The discovery occurred at a security checkpoint at Richmond International Airport in Virginia. As a male traveler from Williamsburg went through the checkpoint, he submitted a carry-on bag to be inspected via an X-ray machine. The X-ray revealed the outline of a knife. TSA officers conducted a manual search of the man’s bag, found nothing, and re-ran the bag through the X-ray machine. The second scan appeared to show the knife inside a laptop, resulting in a second manual search. This time, the officers pried the laptop open to expose its insides.
The laptop’s inner workings indeed contained a double-edged knife. Based on photos shared by the TSA, the weapon appears to have been adhered to the inside of the laptop’s bottom casing. When closed, the knife would have hugged the machine’s G-Style battery. It’s unknown whether the laptop was operable with the knife present.
According to the TSA, the laptop’s owner initially said he wasn’t aware a knife was present; after the machine was pried open, the owner admitted the knife was actually his. Information isn’t currently public about what motivated the owner to hide the knife in his laptop, and it might never be—based on the TSA’s Twitter page, travelers regularly hide weapons in their luggage (and in other strange belongings), but the context surrounding each attempted sneak is rarely given.

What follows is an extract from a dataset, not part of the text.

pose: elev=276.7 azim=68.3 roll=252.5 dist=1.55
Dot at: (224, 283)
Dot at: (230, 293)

Regardless of the laptop owner’s intent, he’ll almost definitely face hefty fees for his foiled smuggling. Under the TSA’s “ordinary artful concealment” policy, sharp objects result in a fine of $530 to $2,250. “Extraordinary artful concealment” (like in the case of a carefully hollowed-out book) results in a $5,320 to $10,700 fine. Though it’s unlikely that the TSA will consider the laptop owner’s early lie to be false information, that could technically rack up another $1,490 to $4,480 in fines, too.
As for now, it appears the laptop owner won’t be facing jail time. He might, however, never speed through a busy security checkpoint again: Travelers caught traveling with weapons lose their ability to participate in the TSA PreCheck program for good.